Extracted page text data:
= = = =
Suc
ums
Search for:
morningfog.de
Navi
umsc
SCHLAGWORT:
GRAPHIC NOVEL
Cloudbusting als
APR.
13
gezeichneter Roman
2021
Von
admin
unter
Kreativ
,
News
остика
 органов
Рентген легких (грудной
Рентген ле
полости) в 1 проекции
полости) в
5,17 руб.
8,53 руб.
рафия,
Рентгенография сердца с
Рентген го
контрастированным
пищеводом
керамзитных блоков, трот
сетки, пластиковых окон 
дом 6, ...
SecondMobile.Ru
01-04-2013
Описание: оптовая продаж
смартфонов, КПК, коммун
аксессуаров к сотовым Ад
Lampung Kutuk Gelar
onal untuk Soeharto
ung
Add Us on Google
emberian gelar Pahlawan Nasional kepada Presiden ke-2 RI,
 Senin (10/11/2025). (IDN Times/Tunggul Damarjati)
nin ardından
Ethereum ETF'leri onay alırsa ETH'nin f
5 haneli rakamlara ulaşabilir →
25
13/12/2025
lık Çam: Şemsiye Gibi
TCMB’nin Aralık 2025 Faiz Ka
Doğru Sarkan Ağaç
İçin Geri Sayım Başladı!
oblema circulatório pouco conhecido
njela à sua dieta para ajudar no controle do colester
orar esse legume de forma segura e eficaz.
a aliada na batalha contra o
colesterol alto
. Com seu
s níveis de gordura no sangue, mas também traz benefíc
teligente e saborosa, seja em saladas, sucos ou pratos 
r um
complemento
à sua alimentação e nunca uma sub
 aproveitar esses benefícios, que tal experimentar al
= = = =
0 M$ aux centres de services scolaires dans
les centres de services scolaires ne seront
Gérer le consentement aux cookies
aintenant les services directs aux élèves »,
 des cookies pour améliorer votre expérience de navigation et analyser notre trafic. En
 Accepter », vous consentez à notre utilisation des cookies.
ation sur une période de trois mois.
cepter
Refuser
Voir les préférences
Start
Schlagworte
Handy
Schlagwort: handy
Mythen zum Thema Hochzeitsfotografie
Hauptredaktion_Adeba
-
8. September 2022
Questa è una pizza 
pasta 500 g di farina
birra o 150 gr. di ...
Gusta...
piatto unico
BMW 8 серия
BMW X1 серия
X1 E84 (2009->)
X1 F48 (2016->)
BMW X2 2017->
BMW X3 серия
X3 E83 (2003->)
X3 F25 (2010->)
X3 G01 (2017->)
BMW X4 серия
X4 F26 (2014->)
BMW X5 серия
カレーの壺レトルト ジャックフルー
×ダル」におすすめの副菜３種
= = = =
Directions for this task.
Extract exactly and only the lines above from the line containing "İçin Geri Sayım Başladı!" through the line containing "aproveitar esses benefícios, que", both end lines included.

Problem solution.
İçin Geri Sayım Başladı!
oblema circulatório pouco conhecido
njela à sua dieta para ajudar no controle do colester
orar esse legume de forma segura e eficaz.
a aliada na batalha contra o
colesterol alto
. Com seu
s níveis de gordura no sangue, mas também traz benefíc
teligente e saborosa, seja em saladas, sucos ou pratos 
r um
complemento
à sua alimentação e nunca uma sub
 aproveitar esses benefícios, que tal experimentar al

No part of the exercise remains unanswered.